Candidates should focus more on global issues, experts say

Warren P. Strobel - McClatchy Newspapers

January 31, 2008 05:04 PM

WASHINGTON — Presidential candidates from both parties should tell voters what they plan to do about the threat of nuclear terrorism, global climate change and other crucial threats that have received too little attention in the campaign so far, a bipartisan group of foreign-policy heavyweights said Thursday.

The other issues the group named are U.S.-China relations, human rights and international development.

The Partnership for a Secure America, composed of senior officials from every previous administration since President Ronald Reagan's, said the next president could repair the battered U.S. global image by addressing those five challenges.

Absent from its list is the war in Iraq and the future of the roughly 155,000 U.S. troops there.

The group is airing a 30-second television ad on the nuclear terrorism issue on major networks in Boston, Chicago, Los Angeles, New York and Washington from Sunday to Tuesday, when two dozen states hold presidential primaries.

"Notwithstanding the shrillness of the debate regarding foreign affairs in recent years, there really is common ground" on security threats, said Robert McFarlane, who served as Reagan's national security adviser.
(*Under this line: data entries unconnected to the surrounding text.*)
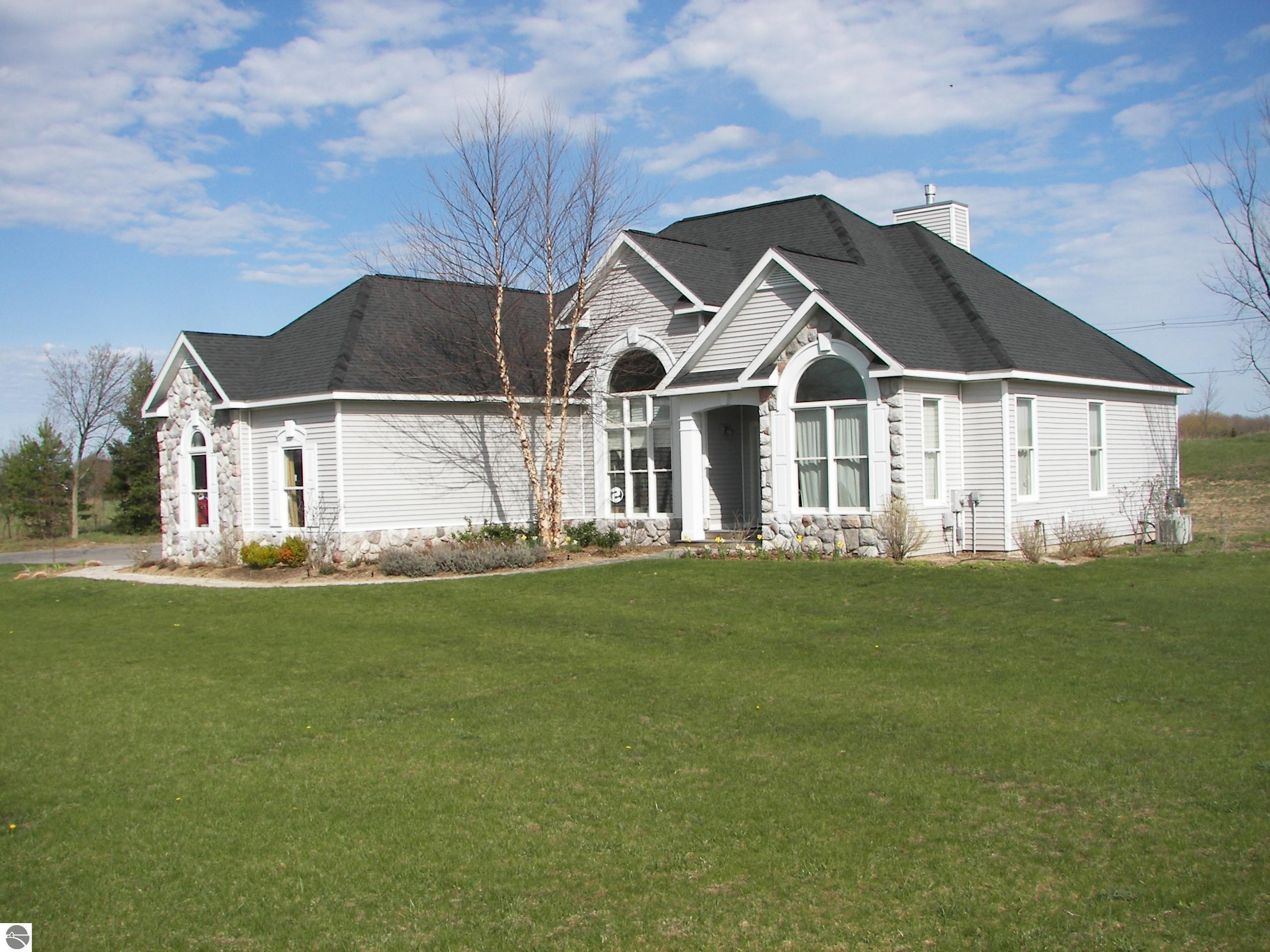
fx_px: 1321
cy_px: 476
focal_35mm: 36
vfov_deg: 39.7
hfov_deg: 51.4
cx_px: 635
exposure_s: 1/800
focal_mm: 6
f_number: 4
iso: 50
Dealing with such global challenges, he said, "will once more evoke respect for a United States that knows where it's going."

The spread of nuclear materials that could be used by terrorists "really is a menace we have to get better control of," McFarlane said.

The partnership's board includes Warren Christopher, the secretary of state for President Bill Clinton; William Perry, Clinton's defense secretary; former National Security Advisers Zbigniew Brzezinski, Samuel R. Berger, Anthony Lake and McFarlane; and former Rep. Lee Hamilton, D-Ind., a co-chair of the bipartisan 9-11 commission.

The leading presidential candidates have approached the nuclear-materials issue in different ways:

  • Sen. Hillary Clinton, D-N.Y., says she'd further reduce U.S. and Russian nuclear arsenals, and has introduced legislation to accelerate the government's efforts against nuclear terrorism.
  • Sen. Barack Obama, D-Ill., says on his campaign's Web site that "the gravest danger to the American people is the threat of a terrorist attack with a nuclear weapon." He promises to secure the world's loose nuclear materials within four years.
  • Sen. John McCain, R-Ariz., has stressed a ballistic-missile defense to stop attacks from a rogue nation.
  • Republican Mitt Romney, a former Massachusetts governor, has focused on Iran's nuclear ambitions, although experts question whether Iran, if it obtained a nuclear weapon, would share it with terrorists.